NZ-Kommentar 

Noch macht Scholz keine Fehler: Warum die SPD in Umfragen gewinnt

29.8.2021, 14:21 Uhr
SPD-Kanzlerkandidat Olaf Scholz besucht auf seiner Wahlkampftour die Schaltzentrale von Enertrag. Im Enertrag-Hybridkraftwerk wird grüner Wasserstoff aus Windstrom hergestellt und in das Gasnetz eingespeist. 

© Fabian Sommer, dpa SPD-Kanzlerkandidat Olaf Scholz besucht auf seiner Wahlkampftour die Schaltzentrale von Enertrag. Im Enertrag-Hybridkraftwerk wird grüner Wasserstoff aus Windstrom hergestellt und in das Gasnetz eingespeist. 

Bei der SPD wissen sie wieder einmal selbst nicht, wie Ihnen geschieht. Seit der Bundestagswahl 2005, als Angela Merkel Gerhard Schröder im Kanzleramt ablöste, fühlen sich die Sozialdemokraten durch drei Große Koalitionen mit der Union und durch den jedes Profil einebnenden Regierungsstil der CDU-Regierungschefin sukzessive marginalisiert. Miese Wahlergebnisse dienten dafür als Beweis: Dem 2017 mit 20,5 Prozent bis dato schlechtesten Ergebnis bei einer Bundestagswahl folgten mit 9,7 Prozent 2018 das schlechteste Landtagswahlergebnis in Bayern sowie einstellige Werte in Sachsen, Thüringen (2019) und Sachsen-Anhalt (2021); Stimmungsaufheller war der Erhalt der Macht in Hamburg 2020 (39,2 Prozent) und Rheinland-Pfalz 2021 (35,7).

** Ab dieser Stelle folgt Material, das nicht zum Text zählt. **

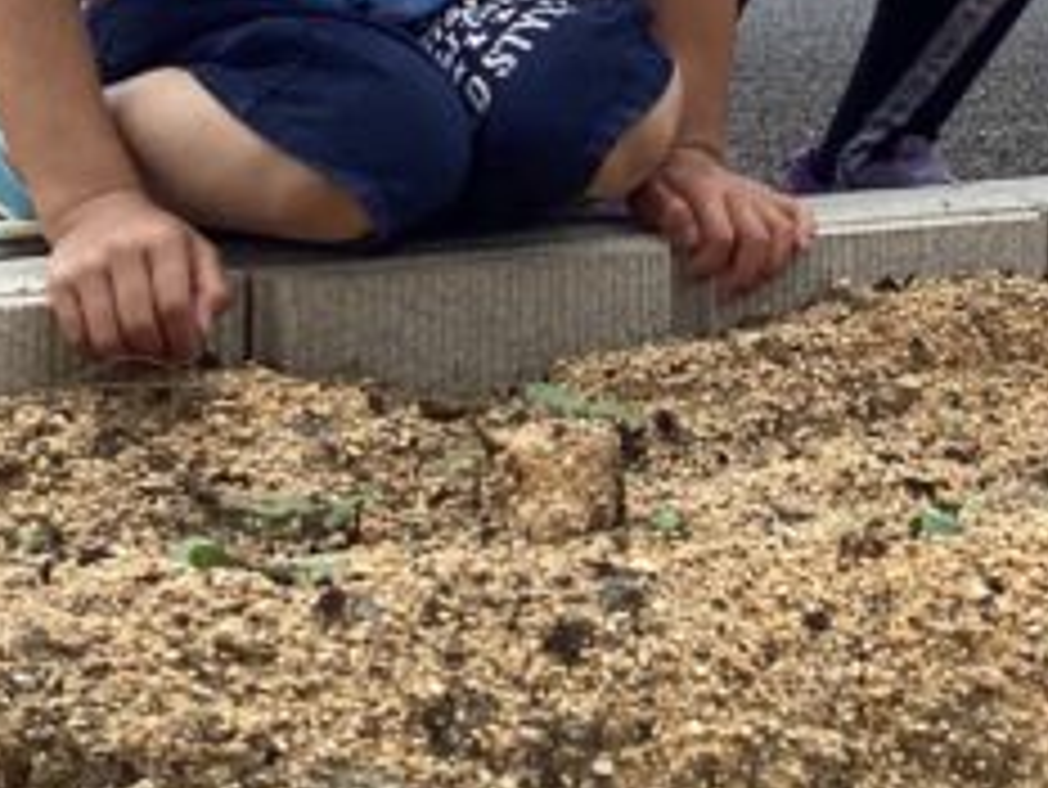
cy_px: -266
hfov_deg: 18.7
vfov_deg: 13.9
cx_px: 1052
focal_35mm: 102
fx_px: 3090
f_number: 2.4
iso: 25
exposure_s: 1/1253
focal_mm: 3.3
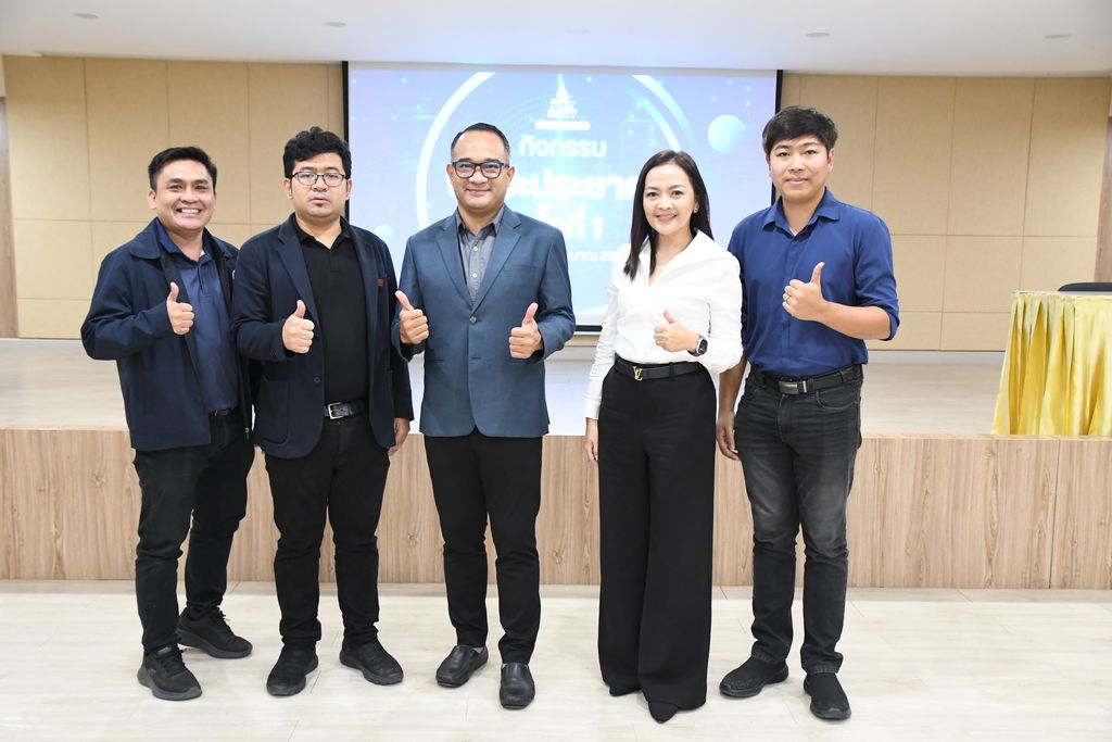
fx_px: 1112
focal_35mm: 36
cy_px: 371
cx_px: 556
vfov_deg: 36.9
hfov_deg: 53.1
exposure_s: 1/80
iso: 3200
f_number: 4.5
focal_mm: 24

Nun schauen sie nicht nur im Willy-Brandt-Haus in Berlin ungläubig-frohlockend auf die aktuellen Umfragen, die der SPD auf einmal verheißen, nicht nur deutlich über 20 Prozent zu schaffen, sondern auch noch stärkste Partei werden zu können. Und Olaf Scholz darf sich berechtigte Hoffnungen machen, Kanzler zu werden. Wie ist das zu erklären?


SPD klettert in Umfrage auf 24 Prozent


Dass es nicht die eigene Stärke ist, die die SPD nach oben hievt, sondern eher die Schwäche der Konkurrenz, wie es der von den Sozis zu den Liberalen gewechselte Harald Christ kürzlich in dieser Zeitung sagte, ist ein Hauptgrund. Annalena Baerbock und Armin Laschet haben durch eigene Fehler Zweifel an ihrer Eignung für das Kanzleramt gesät.

Olaf Scholz hingegen muss nicht mehr tun, als keine Fehler zu machen - und darauf hoffen, dass von den beiden Linksauslegern an der SPD-Spitze, Saskia Esken und Norbert Walter-Borjans, im Wahlkampf weiter nichts zu hören ist. Scholz ist gar nicht darauf aus zu polarisieren, die SPD mit markigen Worten von der Union abzugrenzen oder die Grünen einzuhegen; er bleibt in Debatten bisher ruhig, konzentriert und wirbt mit seiner unbestrittenen Erfahrung in Regierungsämtern für sich.

Die Kritik an dem von ihm geführten Bundesfinanzministerium in der Affäre um den implodierten Zahlungsdienstleister Wirecard und seine unklare Rolle als ehemaliger Erster Bürgermeister von Hamburg im Cum-Ex-Finanzskandal - einer darin verwickelten Hamburger Privatbank waren Steuern in Höhe von 47 Millionen Euro erlassen worden - haben ihm bisher nicht geschadet. Ist halt auch alles recht kompliziert...

Wen wählen? Der Umfragetrend spricht derzeit für die SPD und ihren Kanzlerkandidaten Olaf Scholz.

Wen wählen? Der Umfragetrend spricht derzeit für die SPD und ihren Kanzlerkandidaten Olaf Scholz. © Arne Dedert, dpa

Die beiden Unions-Wahlkämpfer Armin Laschet und Markus Söder suchen ihr Heil deshalb darin, vor einer Linksfront unter Führung eines Kanzlers Scholz zu warnen. Die will der SPD-Mann nicht dezidiert ausschließen; wenn Scholz aber gleichzeitig versichert, dass für ihn die transatlantische Partnerschaft, die Mitgliedschaft Deutschlands in der Nato und eine wachsende Wirtschaft "unabdingbar" seien, dann müsste er konsequenterweise die Linken bei einer eventuellen Regierungsbildung außen vor lassen. Der Tag der Wahrheit wird kommen.